The answer to online trolling and abuse (whether directed at politicians or private citizens) is not to criminalise individual acts of strident, unpleasant or insulting speech, let alone to curtail the fundamental civil rights of individual citizens as punishment for (or deterrence of) something which is in large part a swarm effect, an unpleasant but distastefully necessarily defensible part of our society’s commitment to free speech.
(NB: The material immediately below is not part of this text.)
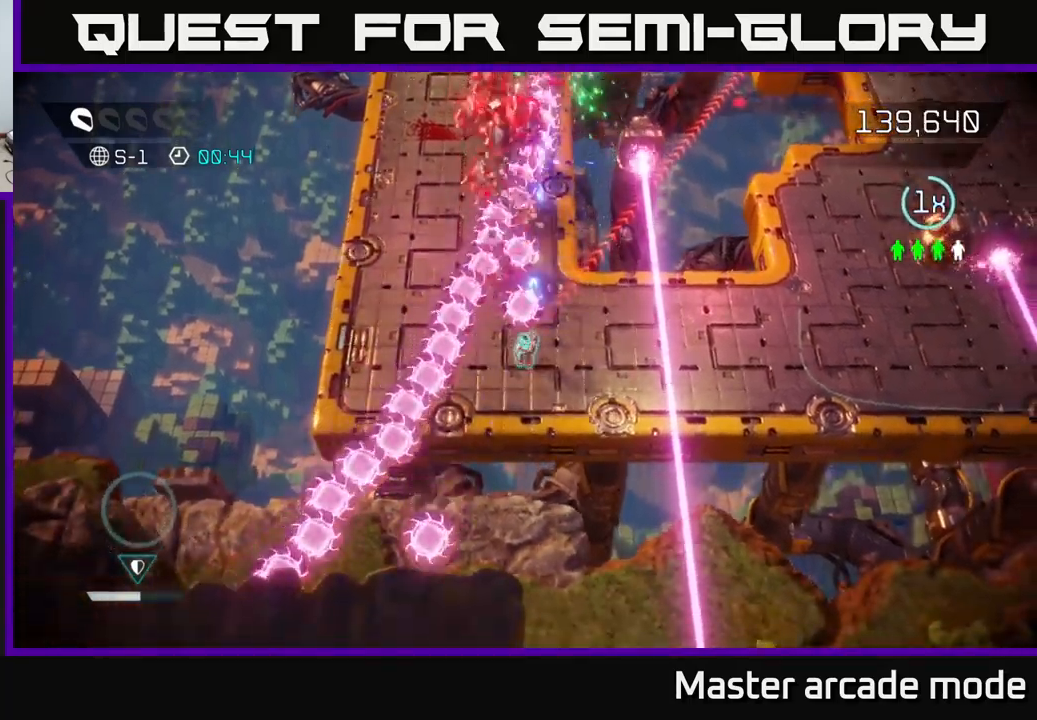
{"buttons": [], "left_stick": "right", "right_stick": "up", "events": [[67, "left_stick", "down-right"], [300, "left_stick", "center"], [450, "left_stick", "right"]]}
To do so would be akin to criminalising the act of gathering together in crowds because of the risk that somebody might be crushed or trampled, punishing individuals for what in itself is often a very small contribution to a larger group effect. No single individual is usually responsible for a stampede, just as very few individuals commit specific acts on social media which alone trigger substantial distress, and barring such people from voting (one wonders what offence merits losing the franchise while retaining one’s liberty) will not deal with the vast bulk of abuse on social media and consequently the vast bulk of suffering resulting from it.

The issues addressed by the report are real, worthy of discussion, and are already being debated at length. There is no lack of editorialising or scholarship on the impact of social media on public political discourse, and the way in which the semi-anonymity of interacting online brings out a far more vicious side of human nature than is usually visible during face-to-face interactions. These are problems which we need to face up to as a society at a time when we are learning on the go. But the solution is not to announce further new restrictions on freedom of expression, as though filling in gaps in the statute books will in any way compensate for filling in the mental and spiritual void which turns some people (including the highly educated and outwardly successful) into social media trolls.
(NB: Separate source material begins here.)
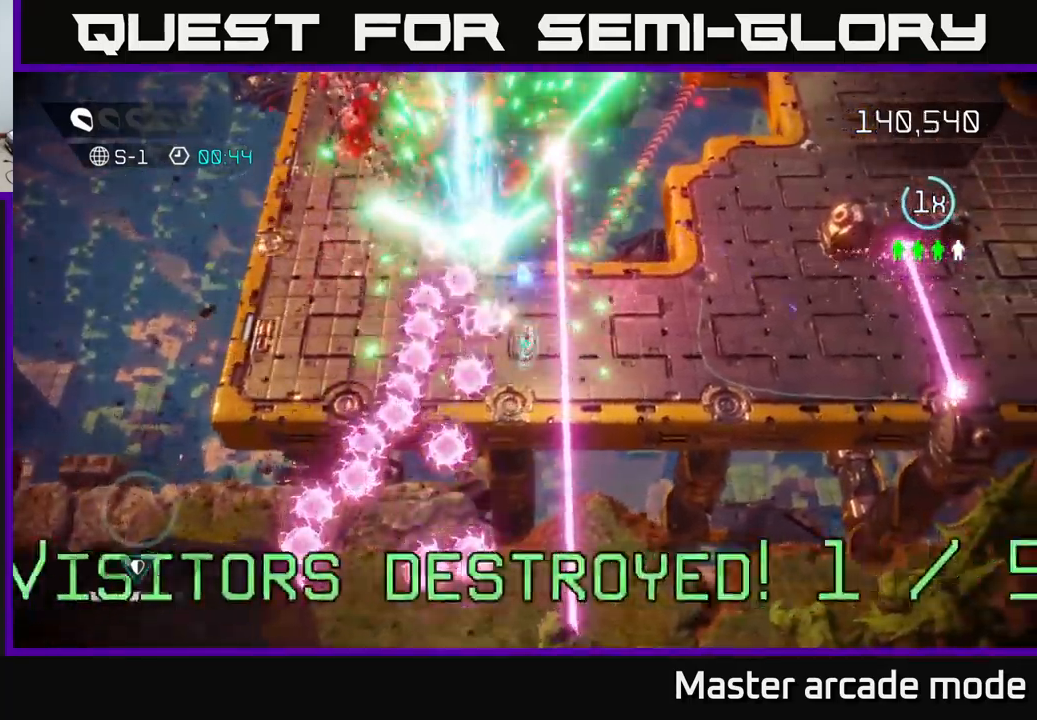
{"buttons": [], "left_stick": "up-right", "right_stick": "up-right", "events": [[67, "L2", "down"], [167, "left_stick", "up-left"], [250, "L2", "up"], [267, "right_stick", "up-right"], [384, "left_stick", "up-right"]]}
Furthermore, at a time when the yawning disconnect between the ruling class and many of the people they represent is growing wider and fuelling all kind of populist outbursts (some welcome and others far less so) it is the height of irresponsibility for those in power to publicly toy with the notion of punishing the plebs for insulting their masters by stripping them of their voting rights.

The Committee on Standards in Public Life should cast their haughty, disapproving gaze back where it belongs – on those who debase their political offices or abuse the public trust. Now more than ever is a time for humility and introspection from the ruling class, not a whinnying list of grievances about those who fail to sing their praises.